A maioria dos livros que lidam com o futuro são, na melhor das hipóteses, curiosos. Se Jules Verne está discutindo sobre um vôo de balão para a lua ou Isaac Asimov está falando sobre um mundo cheio de robôs.
Embora este último foi quase alcançado com a realidade de hoje, embora de uma forma que Asimov não poderia sequer imaginar em seus piores pesadelos.
Além disso, porém, os romances do futuro são sempre ridículos depois de algumas décadas.
Mas para além destas histórias de aventura, há também histórias que não visam mundos coloridos, mas sim lidar com os efeitos de certas decisões sociais e apresentar-nos um espelho que nos mostra e ao nosso mundo muito mais honestamente do que gostaríamos.
Um dos mais deprimentes é Fahrenheit 451.
“Era um desejo de atear fogo. Era um desejo próprio de ver como algo se consumia, como se tornava negro e em outra coisa”.
Era um desejo de queimar livros.
Hoje, o médium do livro parece ser um anacronismo, pois há muito tempo temos preservado as grandes narrativas de nossa cultura de outras maneiras. Através da TV, do computador ou do smartphone em que cada um de nós está pendurado como um viciado em uma seringa.
Mas através deles só conseguimos imagens vazias, sem alma, que não tocam nosso ser mais íntimo. E só conseguimos mais fragmentos de fragmentos, mas não mais uma história coerente para nos explicar o mundo.
E através disso levamos uma vida sem suporte, o que nos torna mais solitários do que nunca foi uma geração antes de nós.
“Eles dizem que sou anti-social. Na verdade, sou uma pessoa muito sociável. Depende apenas do que se entende por sociabilidade. Falar com eles eu conto como socializar, por exemplo. Ou como o mundo é estranho. É bom estar com as pessoas”.
Ela tagarelou com algumas castanhas que tinha apanhado fora de casa.
“Mas reunir um número de pessoas e não deixá-las falar, você não pode chamar isso de sociabilidade. Uma hora de televisão, uma hora de basquetebol, uma hora de batalhas ou corridas, uma hora de ditado ou pintura, e depois novamente ginástica. Mas, você sabe, nós nunca podemos fazer perguntas. … Até o dia acabar, estamos tão exaustos que não temos escolha a não ser ir para a cama ou para uma feira para assediar as pessoas, quebrar janelas ou destruir carros com a grande bola de aço”.

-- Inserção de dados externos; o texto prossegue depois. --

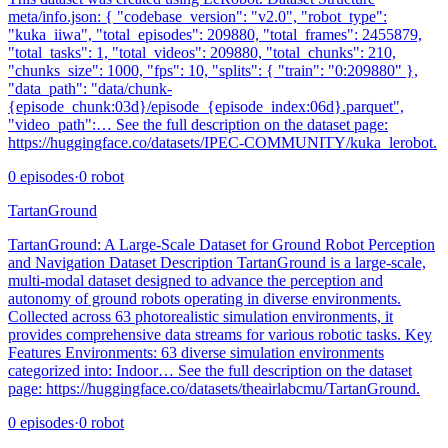
meta/info.json: { "codebase_version": "v2.0", "robot_type":
"kuka_iiwa", "total_episodes": 209880, "total_frames": 2455879,
"total_tasks": 1, "total_videos": 209880, "total_chunks": 210,
"chunks_size": 1000, "fps": 10, "splits": { "train": "0:209880" },
"data_path": "data/chunk-
{episode_chunk:03d}/episode_{episode_index:06d}.parquet",
"video_path":… See the full description on the dataset page:
https://huggingface.co/datasets/IPEC-COMMUNITY/kuka_lerobot.
0
episodes
·
0
robot
TartanGround
TartanGround: A Large-Scale Dataset for Ground Robot Perception
and Navigation Dataset Description TartanGround is a large-scale,
multi-modal dataset designed to advance the perception and
autonomy of ground robots operating in diverse environments.
Collected across 63 photorealistic simulation environments, it
provides comprehensive data streams for various robotic tasks. Key
Features Environments: 63 diverse simulation environments
categorized into: Indoor… See the full description on the dataset
page: https://huggingface.co/datasets/theairlabcmu/TartanGround.
0
episodes
·
0
robot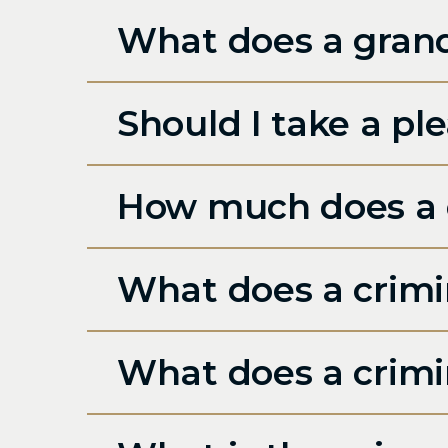
What does a grand
Should I take a ple
How much does a c
What does a crimin
What does a crimi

Mas ler é muito mais do que uma técnica ultrapassada. O livro em si é a ferramenta mais maravilhosa para desenvolver o nosso poder mental e libertar as nossas emoções mais profundas.
E é assim que ele nos muda como seres humanos.

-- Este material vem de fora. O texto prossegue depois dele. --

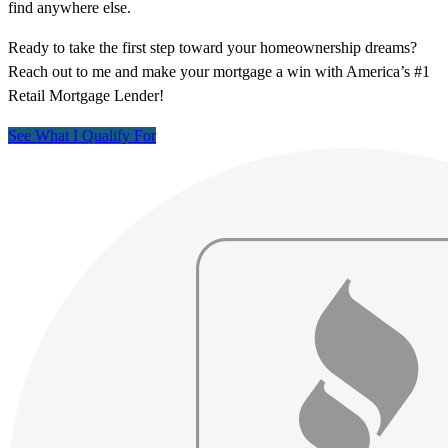
find anywhere else.
Ready to take the first step toward your homeownership dreams?
Reach out to me and make your mortgage a win with America’s #1
Retail Mortgage Lender!
See What I Qualify For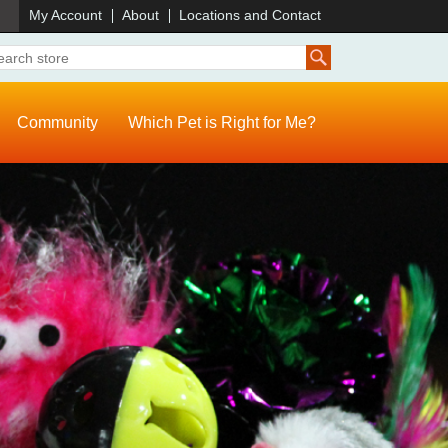
)
My Account
About
Locations and Contact
Community
Which Pet is Right for Me?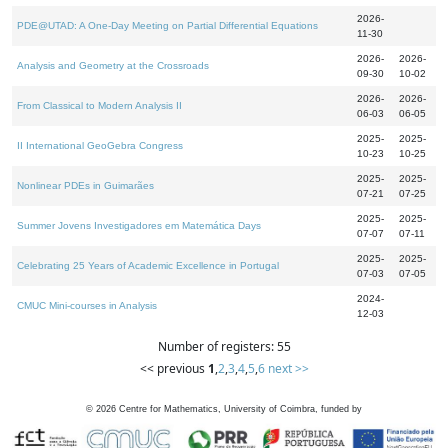
2026-
PDE@UTAD: A One-Day Meeting on Partial Differential Equations
11-30
2026-
2026-
Analysis and Geometry at the Crossroads
09-30
10-02
2026-
2026-
From Classical to Modern Analysis II
06-03
06-05
2025-
2025-
II International GeoGebra Congress
10-23
10-25
2025-
2025-
Nonlinear PDEs in Guimarães
07-21
07-25
2025-
2025-
Summer Jovens Investigadores em Matemática Days
07-07
07-11
2025-
2025-
Celebrating 25 Years of Academic Excellence in Portugal
07-03
07-05
2024-
CMUC Mini-courses in Analysis
12-03
Number of registers: 55
<< previous
1
,
2
,
3
,
4
,
5
,
6
next >>
©
2026
Centre for Mathematics, University of Coimbra, funded by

E a longo prazo, o mundo em que vivemos.
Assim como as novas mídias.
“Todos que eu conheço estão dançando e rugindo ou em brigas. Você já notou como as pessoas são violentas hoje em dia?”
Porque a nossa cultura, tudo o que amamos no nosso mundo, a forma como o vemos e somos humanos nele, é baseada no livro para nós.

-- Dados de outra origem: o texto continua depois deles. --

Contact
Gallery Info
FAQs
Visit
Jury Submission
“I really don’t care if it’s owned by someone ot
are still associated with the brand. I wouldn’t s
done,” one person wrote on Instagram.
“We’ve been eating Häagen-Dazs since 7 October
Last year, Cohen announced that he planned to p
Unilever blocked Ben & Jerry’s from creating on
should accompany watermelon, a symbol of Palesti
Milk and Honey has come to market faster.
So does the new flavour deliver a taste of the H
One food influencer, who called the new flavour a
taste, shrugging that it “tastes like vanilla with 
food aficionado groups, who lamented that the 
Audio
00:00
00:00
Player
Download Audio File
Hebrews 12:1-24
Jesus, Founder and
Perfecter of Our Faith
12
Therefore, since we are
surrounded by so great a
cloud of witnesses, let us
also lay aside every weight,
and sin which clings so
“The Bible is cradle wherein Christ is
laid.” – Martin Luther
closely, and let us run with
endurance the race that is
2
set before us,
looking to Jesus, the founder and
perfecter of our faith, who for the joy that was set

E não devemos deixar que se perca. Porque as consequências serão mais dramáticas do que podemos imaginar.
R. Bradbury mostra-nos uma sociedade em que o livro perdeu a voz. Não porque foi proibido, não porque não tem mais nada a dizer, mas porque as pessoas já não o conseguem ouvir.
E assim eles também se calam.
“Sabe que mais? As pessoas não falam de nada.
“Vão falar de alguma coisa.
“Não, sobre nada. Eles normalmente apenas mencionam qualquer marca de carro, roupas ou piscinas e dizem, simplesmente ótimo! Mas todos dizem a mesma coisa, ninguém pensa em mais nada”.
Nascem pessoas sem história. Pessoas sem alma, sem curiosidade nem alegria, que não sabem nem de onde vêm nem para onde vão.
Cortados do seu passado e cegos para o futuro, vivem num eterno agora. Presa entre telas presas em mundos estranhos, mais alto que sua própria voz.
O livro de Bradbury não é uma utopia, mas uma possibilidade opressiva que está tomando forma hoje.
Uma história que deveria abalar-nos.
“O que precisamos não é ficar sozinhos. O que precisamos é ser perturbados de vez em quando. Quanto tempo passou desde que você ficou realmente chateado? Por uma boa razão, uma razão real?”